医療福祉生協の理念をつくろう(12) 医療福祉生協、ひと言でいえば何?:comcom2月号

医療福祉生協連専務理事 藤谷惠三

「地域の人たちに医療福祉生協をわかってもらうのに苦労する」という話をよく聞きます。新入職員からは、「家族に医療福祉生協の説明がうまくできない」という声が上がります。

私たちは、なぜ医療福祉生協の活動や事業を理解してもらうのに苦労するのでしょうか?

 

私は、2つの理由があると考えています。ひとつは、生活協同組合が医療や福祉サービスをおこなっていることが知られていないためです。「医療福祉生協」といっても、特別な医療や福祉のサービスを提供しているわけではありません。診療内容や診療にかかる費用は他の医療機関といっしょです。地域の方々が日ごろ接する医療機関の多くは、私立の医療法人や日赤、国公立の医療機関などです。医科の診療所で見ると、全国に9万3千ある診療所のうち医療福祉生協の診療所は344しかありません。医療福祉生協があることが、ほとんど知られていないのです。

もうひとつは、私たち自身が「生協」として医療や福祉事業を運営していることの意味や事業の特徴を深く捉えていないことがあります。職員・組合員が「医療福祉生協ならではの医療や介護事業の特徴」を意識することがまだまだ少ないのではないでしょうか。
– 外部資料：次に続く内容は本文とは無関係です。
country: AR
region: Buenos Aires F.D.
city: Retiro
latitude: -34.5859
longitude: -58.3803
「満足度が高い医療・介護サービスの提供」などは、私たちのとりくみの重要な側面を表しています。しかし、「なぜ生協が医療福祉サービスをおこなっているのか」の答えにはなっていません。

この答えを出すために、医療福祉生協を広く社会に知らせることと、私たちが自らをきちんと説明できる言葉を持つことがカギになります。医療福祉生協の理念づくりは、この2つのことを達成することが目的です。
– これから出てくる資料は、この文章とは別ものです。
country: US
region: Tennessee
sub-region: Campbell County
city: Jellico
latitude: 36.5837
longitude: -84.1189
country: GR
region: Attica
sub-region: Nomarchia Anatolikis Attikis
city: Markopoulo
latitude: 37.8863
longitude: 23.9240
医療福祉生協の活動にはいろいろな場面があります。その中心、活動の原動力になっているものを見つけて言葉にする、これが理念づくりです。その言葉は、人それぞれ違うと思いますが、その中で最も魅力的な言葉を「理念」にしたいと思います。その言葉こそが、時代が求める医療福祉生協の役割であり、多くの国民が医療福祉生協に参加するキーワードになります。